17 Nisan 2010 Cumartesi

MARS'TA SU BULDUM

Koskoca NASA bile bulamadı sen nasıl buldun diye sorarsanız size cevabım şu olur. Yüksek yerlerde tanıdıklarım var hem de çok yüksek hehhehhee. Daha önceki bir yazımda uzaylı bir aileyle nasıl tanıştığımdan bahsetmiştim. Bilen bilir, bilmeyene de link vermiyorum arasın bulsun, öyle hazıra konmak yok.
Sevgili uzaylı arkadaşım Xodhyu... neyse asıl ismini bir türlü anlayamadığım için ben ona kısaca X diyorum. Hayırlı bir çocuktur. Her bayram hanımı çocukları alır elimi öpmeye gelir ben de onlara mendil içinde lokum ikram ederim. Oralarda çok meşhurmuş bizim lokumlar. Tabi bunlar eciş bücüş ve yeşil olduklarından çarşıya inip alamıyorlar. Ben de her bayram bir kutu paketleyip akrabalarına da versinler diye hediye ediyorum.
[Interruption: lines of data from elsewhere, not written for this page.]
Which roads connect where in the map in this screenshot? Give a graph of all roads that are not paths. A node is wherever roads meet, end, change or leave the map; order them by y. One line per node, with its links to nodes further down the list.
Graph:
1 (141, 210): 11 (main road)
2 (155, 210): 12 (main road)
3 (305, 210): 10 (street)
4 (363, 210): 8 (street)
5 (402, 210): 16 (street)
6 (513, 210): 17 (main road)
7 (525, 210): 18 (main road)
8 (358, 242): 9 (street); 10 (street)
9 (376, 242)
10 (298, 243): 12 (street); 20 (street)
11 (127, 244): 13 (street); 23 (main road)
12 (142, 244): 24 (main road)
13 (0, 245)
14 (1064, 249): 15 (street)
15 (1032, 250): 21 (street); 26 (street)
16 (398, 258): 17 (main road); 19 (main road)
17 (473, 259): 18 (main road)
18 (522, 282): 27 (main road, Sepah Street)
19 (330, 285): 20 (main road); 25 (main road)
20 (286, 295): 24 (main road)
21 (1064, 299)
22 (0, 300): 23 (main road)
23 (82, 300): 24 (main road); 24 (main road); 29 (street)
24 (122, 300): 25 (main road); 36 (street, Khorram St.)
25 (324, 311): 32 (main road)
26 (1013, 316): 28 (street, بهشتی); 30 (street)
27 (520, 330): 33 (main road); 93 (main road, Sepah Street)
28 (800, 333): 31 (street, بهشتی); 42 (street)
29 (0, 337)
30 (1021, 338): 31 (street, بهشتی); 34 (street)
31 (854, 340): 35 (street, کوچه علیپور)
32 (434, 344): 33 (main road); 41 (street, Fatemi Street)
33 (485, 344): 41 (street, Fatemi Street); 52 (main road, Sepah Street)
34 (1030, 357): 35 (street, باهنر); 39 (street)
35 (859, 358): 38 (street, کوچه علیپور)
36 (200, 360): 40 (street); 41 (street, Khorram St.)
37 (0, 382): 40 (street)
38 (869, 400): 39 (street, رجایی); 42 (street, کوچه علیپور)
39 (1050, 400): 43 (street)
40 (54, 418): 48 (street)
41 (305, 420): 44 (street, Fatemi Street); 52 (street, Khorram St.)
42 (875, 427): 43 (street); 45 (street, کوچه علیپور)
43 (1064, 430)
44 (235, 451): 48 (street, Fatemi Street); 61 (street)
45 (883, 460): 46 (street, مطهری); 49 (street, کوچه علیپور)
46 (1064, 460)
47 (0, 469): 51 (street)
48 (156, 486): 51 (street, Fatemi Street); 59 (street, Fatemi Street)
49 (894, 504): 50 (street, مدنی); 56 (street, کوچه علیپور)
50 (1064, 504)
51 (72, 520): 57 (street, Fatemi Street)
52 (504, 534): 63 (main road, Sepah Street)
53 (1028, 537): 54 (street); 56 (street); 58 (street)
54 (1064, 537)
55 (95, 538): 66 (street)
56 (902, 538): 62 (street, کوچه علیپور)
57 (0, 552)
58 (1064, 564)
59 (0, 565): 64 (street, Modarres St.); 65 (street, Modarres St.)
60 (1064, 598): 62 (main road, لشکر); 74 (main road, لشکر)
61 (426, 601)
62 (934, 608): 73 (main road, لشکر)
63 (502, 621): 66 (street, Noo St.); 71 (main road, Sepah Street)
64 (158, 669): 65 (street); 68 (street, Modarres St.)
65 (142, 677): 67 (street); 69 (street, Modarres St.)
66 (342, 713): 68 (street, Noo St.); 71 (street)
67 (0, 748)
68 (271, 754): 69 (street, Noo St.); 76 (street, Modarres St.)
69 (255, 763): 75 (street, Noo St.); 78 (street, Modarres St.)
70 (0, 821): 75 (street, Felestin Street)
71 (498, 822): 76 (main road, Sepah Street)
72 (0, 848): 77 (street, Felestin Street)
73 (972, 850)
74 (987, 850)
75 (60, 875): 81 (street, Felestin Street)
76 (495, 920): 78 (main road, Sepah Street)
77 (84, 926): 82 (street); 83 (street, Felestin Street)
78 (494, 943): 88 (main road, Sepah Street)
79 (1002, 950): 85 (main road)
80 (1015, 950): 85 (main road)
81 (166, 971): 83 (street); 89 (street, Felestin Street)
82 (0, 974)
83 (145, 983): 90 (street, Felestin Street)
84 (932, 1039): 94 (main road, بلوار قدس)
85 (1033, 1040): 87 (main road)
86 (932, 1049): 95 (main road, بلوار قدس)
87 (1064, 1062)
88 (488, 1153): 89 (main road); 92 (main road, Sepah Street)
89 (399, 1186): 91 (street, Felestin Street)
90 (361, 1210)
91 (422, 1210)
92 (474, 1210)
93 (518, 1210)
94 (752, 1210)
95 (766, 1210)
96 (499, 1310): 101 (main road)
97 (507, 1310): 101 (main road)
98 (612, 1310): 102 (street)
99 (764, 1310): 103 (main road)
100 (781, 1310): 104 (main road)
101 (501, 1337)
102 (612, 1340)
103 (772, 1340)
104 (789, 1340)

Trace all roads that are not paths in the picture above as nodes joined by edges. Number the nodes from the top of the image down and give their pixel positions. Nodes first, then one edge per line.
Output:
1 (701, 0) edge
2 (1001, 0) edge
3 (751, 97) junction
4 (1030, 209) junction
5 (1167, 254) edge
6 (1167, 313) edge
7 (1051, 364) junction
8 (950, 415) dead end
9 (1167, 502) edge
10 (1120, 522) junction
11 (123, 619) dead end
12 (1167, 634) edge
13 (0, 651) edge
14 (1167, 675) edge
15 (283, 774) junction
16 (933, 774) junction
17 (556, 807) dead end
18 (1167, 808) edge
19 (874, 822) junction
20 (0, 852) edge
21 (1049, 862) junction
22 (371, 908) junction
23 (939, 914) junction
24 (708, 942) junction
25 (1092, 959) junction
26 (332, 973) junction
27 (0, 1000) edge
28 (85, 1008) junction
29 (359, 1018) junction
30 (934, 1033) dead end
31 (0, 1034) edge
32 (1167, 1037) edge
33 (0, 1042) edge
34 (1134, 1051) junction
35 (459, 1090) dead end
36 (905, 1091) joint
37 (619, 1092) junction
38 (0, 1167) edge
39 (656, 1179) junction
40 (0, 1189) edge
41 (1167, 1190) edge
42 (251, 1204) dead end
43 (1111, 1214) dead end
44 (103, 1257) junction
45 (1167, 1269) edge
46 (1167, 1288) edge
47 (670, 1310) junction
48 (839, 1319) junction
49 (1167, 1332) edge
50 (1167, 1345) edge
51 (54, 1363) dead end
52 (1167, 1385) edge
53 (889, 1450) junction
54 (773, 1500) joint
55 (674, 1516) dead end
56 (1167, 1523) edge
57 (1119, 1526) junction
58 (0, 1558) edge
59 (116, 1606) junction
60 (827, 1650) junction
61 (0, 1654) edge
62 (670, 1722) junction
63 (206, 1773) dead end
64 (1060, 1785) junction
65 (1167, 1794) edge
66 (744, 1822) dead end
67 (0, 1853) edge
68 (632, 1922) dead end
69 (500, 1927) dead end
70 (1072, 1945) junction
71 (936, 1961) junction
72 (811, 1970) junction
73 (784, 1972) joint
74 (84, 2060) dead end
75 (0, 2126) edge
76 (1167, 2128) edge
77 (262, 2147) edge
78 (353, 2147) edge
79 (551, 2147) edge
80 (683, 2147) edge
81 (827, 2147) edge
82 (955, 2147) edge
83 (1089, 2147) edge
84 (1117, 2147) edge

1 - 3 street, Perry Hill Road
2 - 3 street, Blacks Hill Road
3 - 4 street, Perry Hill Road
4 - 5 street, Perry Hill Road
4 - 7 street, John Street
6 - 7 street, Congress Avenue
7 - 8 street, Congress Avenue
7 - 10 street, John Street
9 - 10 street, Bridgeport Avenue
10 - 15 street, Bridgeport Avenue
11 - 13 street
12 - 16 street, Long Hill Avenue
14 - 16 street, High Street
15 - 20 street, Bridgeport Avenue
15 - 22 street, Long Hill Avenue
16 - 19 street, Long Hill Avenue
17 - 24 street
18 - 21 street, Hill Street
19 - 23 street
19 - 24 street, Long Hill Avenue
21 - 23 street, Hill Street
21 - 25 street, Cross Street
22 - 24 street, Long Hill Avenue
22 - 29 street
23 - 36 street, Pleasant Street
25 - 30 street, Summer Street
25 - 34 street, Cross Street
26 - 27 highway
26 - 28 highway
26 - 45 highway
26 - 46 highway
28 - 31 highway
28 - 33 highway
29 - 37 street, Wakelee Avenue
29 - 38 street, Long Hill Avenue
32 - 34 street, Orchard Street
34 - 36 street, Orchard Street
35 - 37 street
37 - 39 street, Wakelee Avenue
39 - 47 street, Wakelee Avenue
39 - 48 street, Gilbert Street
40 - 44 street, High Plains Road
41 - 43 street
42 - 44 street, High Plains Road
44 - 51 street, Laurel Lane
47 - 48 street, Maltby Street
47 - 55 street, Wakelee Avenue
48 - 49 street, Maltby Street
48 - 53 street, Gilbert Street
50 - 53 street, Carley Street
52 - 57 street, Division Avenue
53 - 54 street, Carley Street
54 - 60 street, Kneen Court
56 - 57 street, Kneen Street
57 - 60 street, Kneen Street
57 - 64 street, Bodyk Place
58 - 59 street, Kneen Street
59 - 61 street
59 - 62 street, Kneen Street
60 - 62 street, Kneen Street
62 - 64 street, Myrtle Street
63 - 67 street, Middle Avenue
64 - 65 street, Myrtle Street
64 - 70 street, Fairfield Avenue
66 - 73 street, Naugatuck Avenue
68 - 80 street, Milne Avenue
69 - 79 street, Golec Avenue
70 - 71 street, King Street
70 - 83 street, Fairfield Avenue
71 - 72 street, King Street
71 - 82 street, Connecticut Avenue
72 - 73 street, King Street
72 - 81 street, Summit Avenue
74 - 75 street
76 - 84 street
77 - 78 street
Geçen bayram geldiklerinde, 86732. deneyim için hazırladığım düşük yer çekimi kontrollü uzaktan kumandalı test aracımı henüz tamamlamıştım. Evlerine giderken bir zahmet Mars'a da uğrayıp makinemi sakin bir köşeye bırakmalarını rica ettim. Önümüzdeki bayram da gelirken yine uğrayıp geri getirecekler.
Tabi o arada ben de boş durmuyorum. Aracı laboratuarımdan kontrol edebildiğim için her gün bulduğum yeni elementlere isim veriyor, örnekleri depolatıyorum. Dün yine aracı gezintiye çıkardım. Daha önce gitmediğim bir yöne doğru bastım gaza. Çok pis gaza gelmişim ama sanırsınız rallideyim. Yer çekimi de düşük olduğu için dünyada en fazla 50km hız yapabilecek olan makine orada bastınmı 300 le gidiyor. Taştı topraktı tozu dumana katarak ilelerken bir anda ufuk çizgisi yukarı kaymaya başladı. Araç düşüyor ama bildiğin uçurumdan aşağı. Bir yarım saat kadar düştü. İlk on dakikasında midem bulandığı için sonraki yirmi dakikayı seyredemedim. Televizyonda vahşi kaplanlar su aygırlarına karşı isimli belgeseli açtım seyrettim. Löş diye bir ses gelince fırladım tabi yerimden.
Laboratuarda çalışırken üzerine kahve falan dökerim diye suya dayanıklı yapmıştım aracı. İyi ki de yapmışım. Dibe inince tekrar hareket etmeye başladı. Bir deniz var bir deniz ki sormayın cennet mübarek. Meğer Mars'ta hayat suyun dibindeymiş. Mağazalar, dükkanlar, cafeler barlar ne ararsan var. Hazır inmişken barlar sokağını sordum sokakta yürüyen bir gence. Sağolsun sokağın başına kadar eşlik etti araca. Bir kaç bara girip ortamları denetledim. Sonra alışveriş merkezine gidip biraz üst baş aldım. Artık önümüzdeki bayram giyerim.